Alıştırma görevleri »
A: Politik sinema yazısının oluşturulma tarihi nedir?
B: Lütfen politik sinema yazısından "BİR türlü uyanamadığımız" ifadesinden "hiç kolay olmuyor." ifadesine kadar olan bölümü hiç değiştirmeden çıkarın.
C: Politik sinema yazısını kaldığı yerden sürdürün.

Press vicdanımız oluyor

Güncelleme Tarihi:

Press vicdanımız oluyor
Oluşturulma Tarihi: Mart 25, 2011 00:00

BİR türlü uyanamadığımız bir kabusa dönüşen gündemiyle bu ülkede politik sinema örnekleriyle karşılaşmak biraz olsun iyi geliyor.Çünkü; belleksizliğimizin her gün hatırlatıldığı, artık yalnızca yanlışlar ve hatalardan ibaretmiş gibi duran hayatımıza vicdan olup sızıyorlar veya vicdan gibi sızlıyorlar.

Gerçeklerle karşılaşmak kolay olmuyor

Pek çoğumuzun artık unuttuğu, pek çoğumuzun da hiç duymadığı, görmediği, konuşmadığı hikayeleri yüzümüze vuruyor bu filmler.
Gerçeklerle karşılaşmak, onları kabul etmek kolay olmuyor elbette.
Gerçeğin doğru bildiklerimizi yerinden oynatmasıyla başa çıkabilmek, tarih kitaplarında öğretilenlerin ne kadar eksik ve yanlış olduğunu görüp hayatımızın aslında aldatmacalarla dolu olduğuyla yüzleşebilmek hiç kolay olmuyor.
Gerçeği anlatacağım derken yanlışları çoğaltanlar da oluyor ama.

Verilen bilgiler »
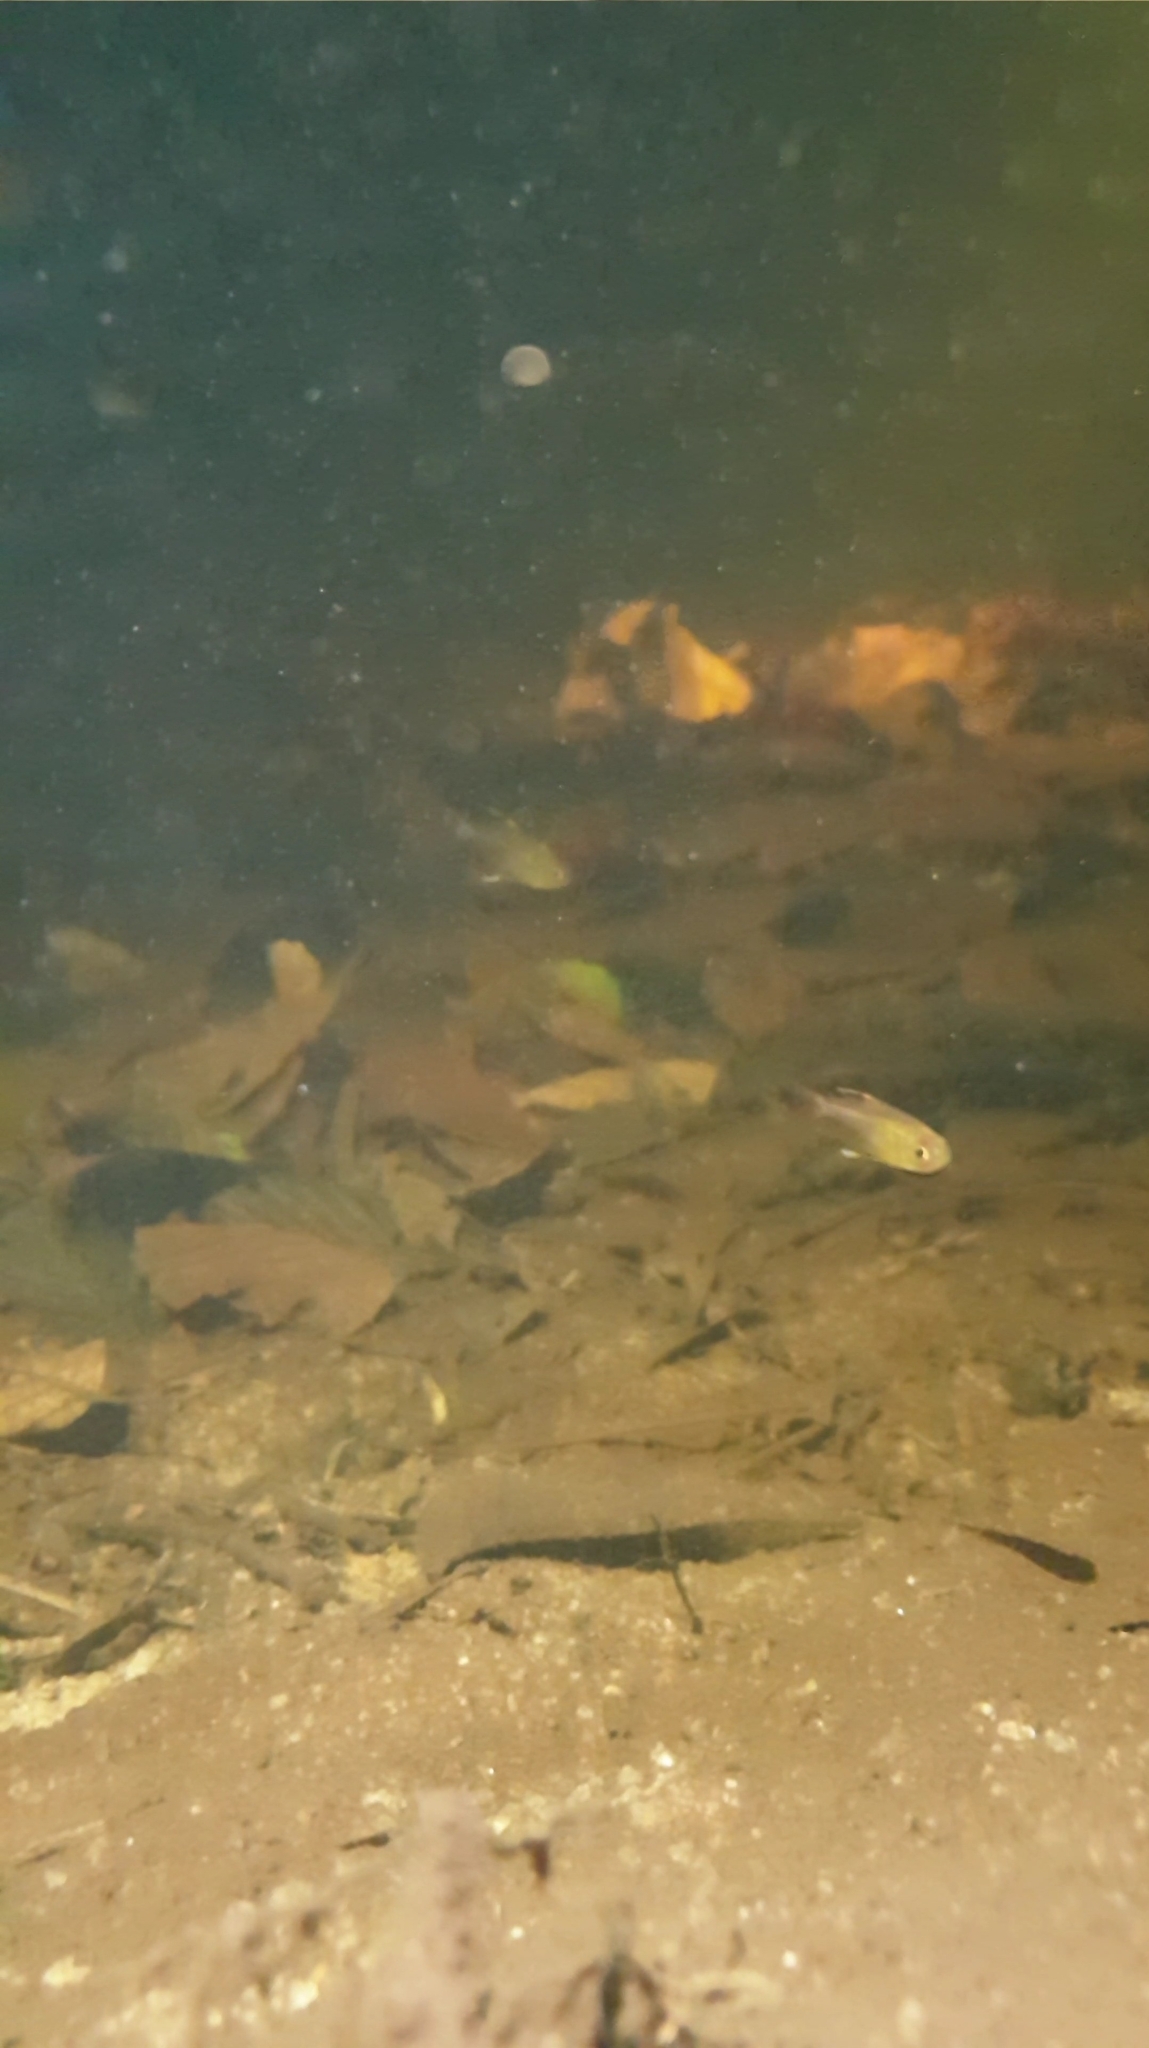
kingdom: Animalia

Cevaplar »
A: 25 Mart 2011.

B:
BİR türlü uyanamadığımız bir kabusa dönüşen gündemiyle bu ülkede politik sinema örnekleriyle karşılaşmak biraz olsun iyi geliyor.Çünkü; belleksizliğimizin her gün hatırlatıldığı, artık yalnızca yanlışlar ve hatalardan ibaretmiş gibi duran hayatımıza vicdan olup sızıyorlar veya vicdan gibi sızlıyorlar.

Gerçeklerle karşılaşmak kolay olmuyor

Pek çoğumuzun artık unuttuğu, pek çoğumuzun da hiç duymadığı, görmediği, konuşmadığı hikayeleri yüzümüze vuruyor bu filmler.
Gerçeklerle karşılaşmak, onları kabul etmek kolay olmuyor elbette.
Gerçeğin doğru bildiklerimizi yerinden oynatmasıyla başa çıkabilmek, tarih kitaplarında öğretilenlerin ne kadar eksik ve yanlış olduğunu görüp hayatımızın aslında aldatmacalarla dolu olduğuyla yüzleşebilmek hiç kolay olmuyor.

C:
Tomris Giritlioğlu’nun Güz Sancısı, yakın zamanda gösterime giren Derviş Zaim filmi Gölgeler ve Suretler gibi...
Neyse ki vicdan olabilen, hem iyi film olup hem de politik doğruculuğu başarabilen filmler de yapılıyor.
İki yıl önce izlediğimiz Sonbahar ve Fırtına gibi...
Şimdi onların yanına iki film daha ekleniyor: 1980 Çorum olaylarını gün yüzüne çıkaran Saklı Hayatlar ve 90’lı yıllarda yalnızca Kürtlerin değil solcuların ve devrimcilerin de gazetesi olmuş Özgür Gündem’in hikayesini anlatan Press.

Tekzibin kurşunla yaptırıldığı gazete

Ankara Film Festivali’nin yarışmalı bölümünde de yer alan Press, Sedat Yılmaz’ın ilk filmi.
30’a yakın çalışanı kaybedilen, onlarcası dövülen, tehdide uğrayan ve hapse götürülen Özgür Gündem gazetesini çıkaran gazetecilerin hikayesini anlatıyor.
Doğu ve Güneydoğu Anadolu bölgelerinde 15 yıl boyunca süren Olağanüstü Hal (OHAL) zamanlarında bölgede yaşananları tüm çıplaklığıyla anlatmaya çalışan bir gazete Özgür Gündem.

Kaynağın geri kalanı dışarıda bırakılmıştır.